The answer, as we all know, is ‘of course not, rent caps would be the end of the world as we know it, a disaster!’ Or perhaps not.

Harry Downes

In its updated planning guidance, the Department for Communities and Local Government recently acknowledged the need to consider the appropriate level of planning obligations for the private rented sector (PRS), taking into account the economics of such schemes. It goes on to say “some privately rented homes…are intended for long-term rental. The economics of such schemes differ from build-to-sale and should be determined on a case-by-case basis”. It further notes that local planning authorities should consider the appropriate level of planning obligations to ensure that PRS schemes (which improve the diversity of housing while meeting local needs) remain viable.

So, at last, there is official acceptance that to deliver meaningful quantities of new PRS stock and unlock the serious levels of institutional equity waiting to build it, local authorities must recognise and accommodate the PRS financial model.

The next issue to discuss is housing waiting lists and the ever-growing holding pattern for those unfortunate enough to have been priced out of the private sector. All new schemes are required to allocate an element of intermediate (20% discount to market rent) and social rent (35%-50% discount to market rent), with viability achieved through a discounted sale price to the housing association. The default position at the point of application for planning is to get away with as little contribution to affordable housing as possible, so planning officers justifiably fight hard to hold their ground.

Then we need to throw politics into the pot. With an imminent election, we are getting from Labour the promise of rent caps with three-year tenancies, and from the Conservatives the extension of the right to buy to residents of housing association properties. The former would be popular with those struggling to find suitable and affordable accommodation, but would drive many private landlords away, and the latter would be popular with every qualifying tenant, but would give housing associations the problem of replacing stock at full cost with discounted income.

This debate is all about the need to more than double the annual supply of new homes for local residents, wherever they may be around the UK. Putting aside for the moment the sizeable hurdles of a lack of suitable land, scarcity of skills and build-cost inflation, how can we deliver more affordable homes with the resources that are available? Part of the solution must be to allow the PRS to help with the delivery, ownership and management of the intermediate and affordable rent element currently defined in section 106 agreements.

Many PRS landlords are already housing tenants who are in full-time employment but would qualify for intermediate or even social rent accommodation. The maximum household income allowed to qualify for intermediate housing is £71,000 for one- or two-bed units, or £85,000 for units of three beds or more. That breaks back to £35,500 for sharers in a one- or two-bed unit.

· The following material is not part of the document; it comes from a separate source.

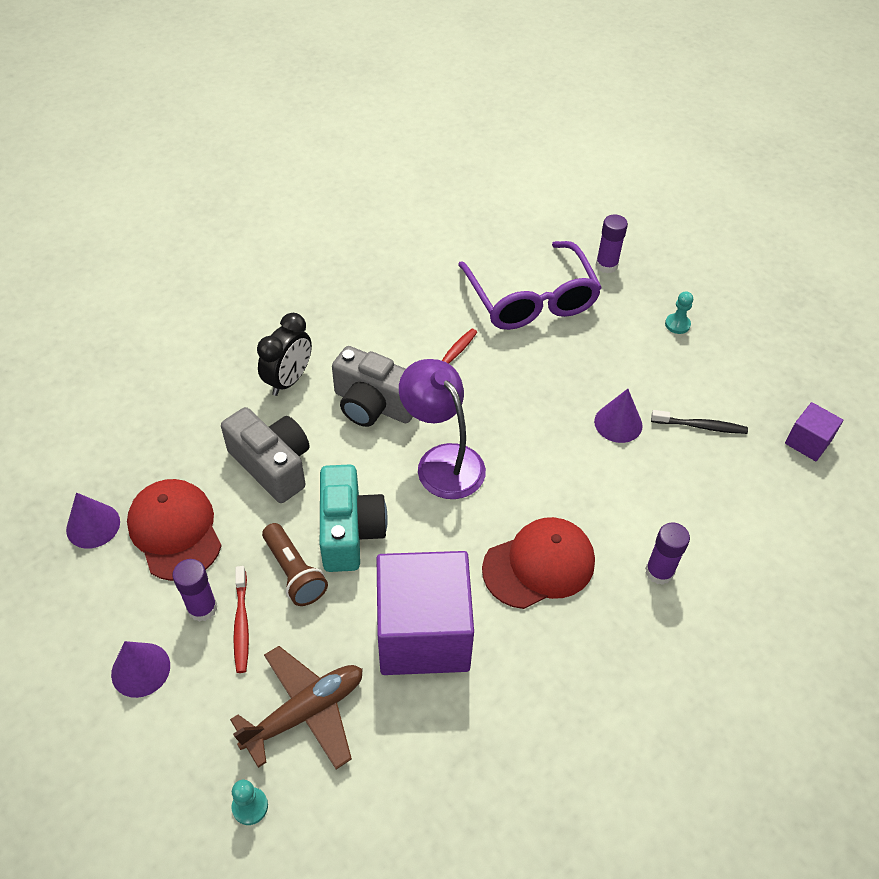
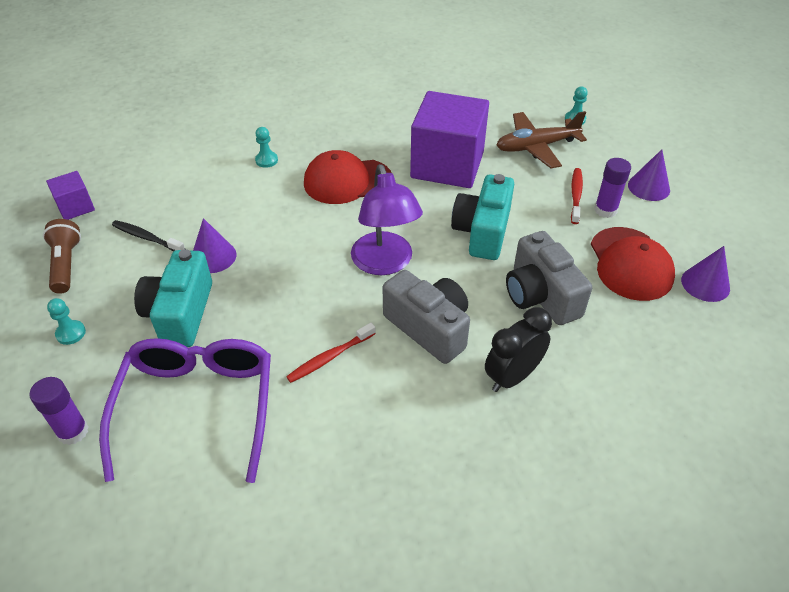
camera: 160 degrees left, 5 degrees down
(294, 572) = (532, 215): brown flashlight -> brown flashlight (66, 264)
(602, 362) = (180, 313): none -> turquoise camera
(659, 572) = (266, 160): purple glue stick -> turquoise pawn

Fizzy Living has more than 500 tenants, with an average age of 32 and earning an average salary of £34,500. So without troubling the government for a penny in grant aid, Fizzy is housing tenants at affordable rents across the portfolio, who are driving local communities, using local services, supporting local businesses, paying their taxes and probably looking forward to casting their votes on 7 May.

It would be a small step to enable qualified PRS landlords to procure and operate the appropriate proportion of flats in a new development (maybe 30%) which have their rent level set (capped) at the rate that it would have been if it had been classed as intermediate or social/affordable rent. The balance of the building would be subject to open market rent levels, with all uses pepper-potted through the building. The only qualifying rule beyond the income ceiling would be that each tenant must be in full-time employment earning three times their share of the rent. No grant, no nominations.

Now let’s have another look at that headline.